* WORK TO COMPLETE:
Without the pictures, reproduce the records that follow exactly.

* THE DATA:
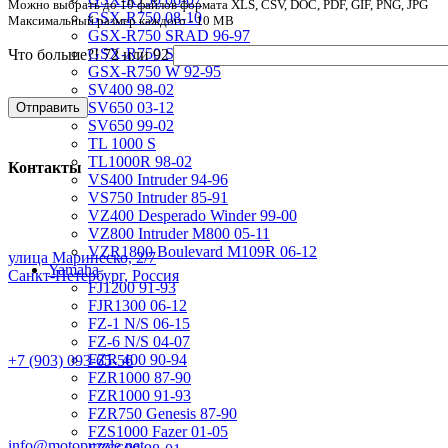
Можно выбрать до 10 файлов формата XLS, CSV, DOC, PDF, GIF, PNG, JPG
GSX-R750 08-10
Максимальный размер каждого - 10 MB
GSX-R750 SRAD 96-97
GSX-R750 SRAD 98-99
Что больше?! 72 или 92
GSX-R750 W 92-95
SV400 98-02
SV650 03-12
SV650 99-02
TL 1000 S
TL1000R 98-02
Контакты
VS400 Intruder 94-96
VS750 Intruder 85-91
VZ400 Desperado Winder 99-00
VZ800 Intruder M800 05-11
VZR1800 Boulevard M109R 06-12
улица Маринеско, 2/7
Yamaha
Санкт-Петербург, Россия
FJ1200 91-93
FJR1300 06-12
FZ-1 N/S 06-15
FZ-6 N/S 04-07
FZR 400 90-94
+7 (903) 093-65-56
FZR1000 87-90
FZR1000 91-93
FZR750 Genesis 87-90
FZS1000 Fazer 01-05
info@motopuzzle.net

* EXPECTED ANSWER:
Можно выбрать до 10 файлов формата XLS, CSV, DOC, PDF, GIF, PNG, JPG
GSX-R750 08-10
Максимальный размер каждого - 10 MB
GSX-R750 SRAD 96-97
GSX-R750 SRAD 98-99
Что больше?! 72 или 92
GSX-R750 W 92-95
SV400 98-02
SV650 03-12
SV650 99-02
TL 1000 S
TL1000R 98-02
Контакты
VS400 Intruder 94-96
VS750 Intruder 85-91
VZ400 Desperado Winder 99-00
VZ800 Intruder M800 05-11
VZR1800 Boulevard M109R 06-12
улица Маринеско, 2/7
Yamaha
Санкт-Петербург, Россия
FJ1200 91-93
FJR1300 06-12
FZ-1 N/S 06-15
FZ-6 N/S 04-07
FZR 400 90-94
+7 (903) 093-65-56
FZR1000 87-90
FZR1000 91-93
FZR750 Genesis 87-90
FZS1000 Fazer 01-05
info@motopuzzle.net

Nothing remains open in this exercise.